Tokenisation of Real World Assets

by Soham Panchamiya, Pankhuri Malhotra, and Areeb Ahmad

in Case Studies

Introduction

The Client is a pioneering organization in the blockchain and distributed ledger technology space. The Client sought to establish a platform and ecosystem for tokenising real-world assets (RWAs) that seamlessly connect the web3 realm with traditional finance. Their goal is to tokenise various RWAs, including bonds, invoices, and treasury bills, thereby unlocking new financial and investment opportunities while significantly expanding access to these assets. The primary objective was to bring yield-bearing assets on-chain and integrate them into the Client’s cutting-edge decentralised finance (DeFi) ecosystem.

Challenge

To achieve the Client’s objective within the Abu Dhabi Global Market (ADGM), they required a regulatory-compliant structure that aligned with the framework of the ADGM Financial Services Regulatory Authority (FSRA). This intricate challenge involved several key components: establishing a fund to acquire the underlying assets, issuing asset-backed tokens representing ownership in the fund, and operationalising various use cases such as lending, trading, and staking platforms built on the Client’s Layer 1 protocol.

Navigating the regulatory landscape posed significant hurdles, including determining the optimal entity structure, outlining necessary licenses for the proposed activities, and ensuring comprehensive compliance with the FSRA’s regulations.

Strategies, Tactics, and Solutions

Our team embarked on a comprehensive analysis of the FSRA’s regulatory framework, meticulously examining the viability of the Client’s proposed use cases, entity structures, and licensing requirements.

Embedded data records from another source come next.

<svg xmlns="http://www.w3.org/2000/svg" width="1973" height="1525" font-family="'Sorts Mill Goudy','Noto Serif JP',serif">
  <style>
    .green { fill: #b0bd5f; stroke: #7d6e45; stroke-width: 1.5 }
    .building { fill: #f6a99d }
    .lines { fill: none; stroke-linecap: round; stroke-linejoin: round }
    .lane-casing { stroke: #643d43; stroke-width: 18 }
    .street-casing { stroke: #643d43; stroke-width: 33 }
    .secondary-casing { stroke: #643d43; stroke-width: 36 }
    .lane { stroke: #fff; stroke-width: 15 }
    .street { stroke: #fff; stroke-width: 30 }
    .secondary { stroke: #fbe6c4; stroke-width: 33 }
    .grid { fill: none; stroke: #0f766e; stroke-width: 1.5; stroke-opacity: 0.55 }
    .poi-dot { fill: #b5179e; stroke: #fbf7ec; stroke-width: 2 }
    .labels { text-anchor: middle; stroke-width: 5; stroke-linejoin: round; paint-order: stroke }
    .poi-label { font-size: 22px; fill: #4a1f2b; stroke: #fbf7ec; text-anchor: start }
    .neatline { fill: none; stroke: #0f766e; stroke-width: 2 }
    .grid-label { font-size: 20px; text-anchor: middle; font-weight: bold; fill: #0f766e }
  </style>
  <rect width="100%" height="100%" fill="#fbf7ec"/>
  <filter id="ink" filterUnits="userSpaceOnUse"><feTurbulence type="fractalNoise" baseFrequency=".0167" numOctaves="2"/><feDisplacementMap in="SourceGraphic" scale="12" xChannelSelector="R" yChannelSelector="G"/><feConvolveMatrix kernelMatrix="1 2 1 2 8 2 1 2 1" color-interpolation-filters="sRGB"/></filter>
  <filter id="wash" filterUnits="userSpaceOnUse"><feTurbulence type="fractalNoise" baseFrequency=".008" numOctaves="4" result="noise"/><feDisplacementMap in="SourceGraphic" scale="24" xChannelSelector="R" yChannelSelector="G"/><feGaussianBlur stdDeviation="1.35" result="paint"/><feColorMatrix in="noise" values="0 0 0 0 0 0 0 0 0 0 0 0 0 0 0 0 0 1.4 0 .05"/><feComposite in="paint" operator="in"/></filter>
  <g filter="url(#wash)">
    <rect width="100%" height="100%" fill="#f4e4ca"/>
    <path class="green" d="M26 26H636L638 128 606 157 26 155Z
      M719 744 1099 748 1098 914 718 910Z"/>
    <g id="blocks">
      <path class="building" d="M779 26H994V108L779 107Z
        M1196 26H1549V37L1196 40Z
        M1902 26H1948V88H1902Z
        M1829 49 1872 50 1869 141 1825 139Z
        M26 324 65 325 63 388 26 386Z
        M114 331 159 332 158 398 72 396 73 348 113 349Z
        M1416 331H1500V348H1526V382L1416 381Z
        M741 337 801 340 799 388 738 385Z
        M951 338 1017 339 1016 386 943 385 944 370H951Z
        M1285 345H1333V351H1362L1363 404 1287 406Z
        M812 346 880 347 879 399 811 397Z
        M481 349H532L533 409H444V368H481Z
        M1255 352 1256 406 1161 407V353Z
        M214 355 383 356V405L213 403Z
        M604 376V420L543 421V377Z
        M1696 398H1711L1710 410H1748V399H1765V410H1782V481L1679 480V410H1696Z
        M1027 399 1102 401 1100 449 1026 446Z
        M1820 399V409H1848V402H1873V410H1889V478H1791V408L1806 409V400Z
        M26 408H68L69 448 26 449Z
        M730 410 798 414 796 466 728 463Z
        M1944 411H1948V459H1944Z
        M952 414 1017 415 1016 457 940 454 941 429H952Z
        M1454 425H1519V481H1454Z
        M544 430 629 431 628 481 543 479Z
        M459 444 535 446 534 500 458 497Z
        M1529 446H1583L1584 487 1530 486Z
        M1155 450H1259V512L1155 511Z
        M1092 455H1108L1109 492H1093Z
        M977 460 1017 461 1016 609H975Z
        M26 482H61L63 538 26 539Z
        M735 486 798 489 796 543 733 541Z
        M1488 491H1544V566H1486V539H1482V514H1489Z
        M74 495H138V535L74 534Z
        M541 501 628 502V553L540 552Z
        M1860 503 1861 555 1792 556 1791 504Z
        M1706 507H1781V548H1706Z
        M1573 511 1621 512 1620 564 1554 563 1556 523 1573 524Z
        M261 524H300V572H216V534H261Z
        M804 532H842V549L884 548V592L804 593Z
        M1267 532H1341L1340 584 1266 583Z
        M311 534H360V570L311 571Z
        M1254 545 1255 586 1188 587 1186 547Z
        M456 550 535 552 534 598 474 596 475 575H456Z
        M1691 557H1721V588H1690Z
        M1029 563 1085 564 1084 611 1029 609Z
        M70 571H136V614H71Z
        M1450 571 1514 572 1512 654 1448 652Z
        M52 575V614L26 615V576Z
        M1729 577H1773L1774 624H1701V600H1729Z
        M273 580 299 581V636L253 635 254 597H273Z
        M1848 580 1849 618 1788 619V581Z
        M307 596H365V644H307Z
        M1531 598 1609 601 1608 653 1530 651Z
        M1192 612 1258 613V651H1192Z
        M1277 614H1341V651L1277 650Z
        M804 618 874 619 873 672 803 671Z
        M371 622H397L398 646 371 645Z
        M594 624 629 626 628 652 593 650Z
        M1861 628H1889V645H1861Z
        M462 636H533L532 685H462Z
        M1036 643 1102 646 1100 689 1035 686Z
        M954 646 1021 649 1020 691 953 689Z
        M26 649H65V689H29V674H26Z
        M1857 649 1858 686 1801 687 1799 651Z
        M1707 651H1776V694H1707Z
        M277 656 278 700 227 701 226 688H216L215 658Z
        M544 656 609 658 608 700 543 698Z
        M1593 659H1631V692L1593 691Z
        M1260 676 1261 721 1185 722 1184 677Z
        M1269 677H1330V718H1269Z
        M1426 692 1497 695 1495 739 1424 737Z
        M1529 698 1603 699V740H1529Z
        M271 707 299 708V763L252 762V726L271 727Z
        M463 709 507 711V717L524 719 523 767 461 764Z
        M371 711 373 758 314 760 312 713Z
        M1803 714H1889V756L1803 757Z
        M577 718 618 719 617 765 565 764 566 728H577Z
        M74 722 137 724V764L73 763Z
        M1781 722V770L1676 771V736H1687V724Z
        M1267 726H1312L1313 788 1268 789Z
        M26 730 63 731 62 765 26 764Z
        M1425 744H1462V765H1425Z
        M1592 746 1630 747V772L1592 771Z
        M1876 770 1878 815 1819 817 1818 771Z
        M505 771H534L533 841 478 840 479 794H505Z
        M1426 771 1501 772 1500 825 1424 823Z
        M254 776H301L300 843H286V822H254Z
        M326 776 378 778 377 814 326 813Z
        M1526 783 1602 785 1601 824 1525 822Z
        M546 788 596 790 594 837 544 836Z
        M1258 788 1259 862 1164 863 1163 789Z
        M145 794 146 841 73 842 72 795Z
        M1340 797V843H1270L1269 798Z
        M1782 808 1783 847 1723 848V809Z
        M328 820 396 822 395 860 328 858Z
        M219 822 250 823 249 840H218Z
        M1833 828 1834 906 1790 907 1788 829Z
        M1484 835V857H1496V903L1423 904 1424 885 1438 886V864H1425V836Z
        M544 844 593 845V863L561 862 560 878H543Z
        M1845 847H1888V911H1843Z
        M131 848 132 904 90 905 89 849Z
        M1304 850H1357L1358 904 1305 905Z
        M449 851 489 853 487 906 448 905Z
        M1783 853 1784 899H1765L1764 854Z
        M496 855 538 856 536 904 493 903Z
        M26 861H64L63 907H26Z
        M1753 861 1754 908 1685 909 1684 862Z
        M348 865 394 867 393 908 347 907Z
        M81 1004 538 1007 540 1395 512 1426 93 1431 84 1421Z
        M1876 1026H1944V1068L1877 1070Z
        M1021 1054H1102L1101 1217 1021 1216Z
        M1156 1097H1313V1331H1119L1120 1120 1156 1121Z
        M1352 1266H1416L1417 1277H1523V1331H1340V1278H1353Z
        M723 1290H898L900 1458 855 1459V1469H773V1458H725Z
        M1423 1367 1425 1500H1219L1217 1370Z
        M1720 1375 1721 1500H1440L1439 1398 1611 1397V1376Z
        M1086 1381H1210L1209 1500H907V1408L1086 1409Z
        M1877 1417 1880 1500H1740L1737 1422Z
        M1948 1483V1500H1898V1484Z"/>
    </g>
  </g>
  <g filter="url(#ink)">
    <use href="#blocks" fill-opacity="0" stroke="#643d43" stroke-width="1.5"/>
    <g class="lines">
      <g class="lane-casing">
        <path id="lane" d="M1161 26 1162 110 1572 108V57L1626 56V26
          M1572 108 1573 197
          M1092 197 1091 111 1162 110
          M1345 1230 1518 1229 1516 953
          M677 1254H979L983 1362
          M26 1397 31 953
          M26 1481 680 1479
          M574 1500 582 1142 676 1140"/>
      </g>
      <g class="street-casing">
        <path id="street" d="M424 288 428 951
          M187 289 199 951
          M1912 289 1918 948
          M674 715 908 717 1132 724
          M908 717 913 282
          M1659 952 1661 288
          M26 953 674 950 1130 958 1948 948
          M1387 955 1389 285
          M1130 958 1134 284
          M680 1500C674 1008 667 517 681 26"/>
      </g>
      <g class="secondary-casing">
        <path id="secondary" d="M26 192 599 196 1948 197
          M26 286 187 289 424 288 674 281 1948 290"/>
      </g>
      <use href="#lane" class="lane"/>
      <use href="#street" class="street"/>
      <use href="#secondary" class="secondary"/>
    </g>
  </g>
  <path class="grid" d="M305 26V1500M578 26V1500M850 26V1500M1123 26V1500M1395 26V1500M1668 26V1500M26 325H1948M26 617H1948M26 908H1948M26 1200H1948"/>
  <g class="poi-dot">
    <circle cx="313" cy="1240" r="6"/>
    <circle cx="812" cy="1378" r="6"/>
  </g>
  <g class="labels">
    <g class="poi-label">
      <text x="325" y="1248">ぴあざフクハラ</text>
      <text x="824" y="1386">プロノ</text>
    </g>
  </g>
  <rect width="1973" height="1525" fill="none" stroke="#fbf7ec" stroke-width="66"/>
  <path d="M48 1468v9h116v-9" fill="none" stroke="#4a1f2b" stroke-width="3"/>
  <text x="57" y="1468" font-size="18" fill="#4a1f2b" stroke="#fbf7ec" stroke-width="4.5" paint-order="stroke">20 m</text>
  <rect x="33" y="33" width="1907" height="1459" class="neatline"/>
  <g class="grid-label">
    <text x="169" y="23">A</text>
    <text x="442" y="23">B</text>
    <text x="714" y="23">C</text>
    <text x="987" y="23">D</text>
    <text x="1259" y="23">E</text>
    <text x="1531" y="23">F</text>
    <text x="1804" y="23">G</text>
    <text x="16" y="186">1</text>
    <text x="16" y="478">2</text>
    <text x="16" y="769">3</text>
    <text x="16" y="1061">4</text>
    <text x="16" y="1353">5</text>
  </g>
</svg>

Firstly, we recommended establishing an Exempt Fund as an open-ended incorporated cell company (ICC) to facilitate efficient asset segregation, risk management, and operational flexibility.  Additionally, we provided a detailed overview of the FSRA’s guidance on the treatment of asset-backed tokens, particularly Digital Securities. Our analysis concluded that since the Client’s proposed token representing ownership in U.S. Treasury bills will be created by tokenising traditional government securities, it would be categorised as a Digital Security under the FSRA framework.

Furthermore, we explored the various use cases envisioned by the Client, such as lending, trading, and staking platforms. Our team identified the necessary licenses required for each use case, including licenses for providing credit, operating a multilateral trading facility (MTF), and potentially managing assets for staking activities.

Finally, we outlined the corporate structuring options and associated costs, encompassing the establishment of the Client’s Fund, issuance of Digital Securities, and the creation of entities to facilitate the proposed use cases. This included estimates for application fees, annual supervision fees, and capital requirements, ensuring that the Client had a comprehensive understanding of the financial implications.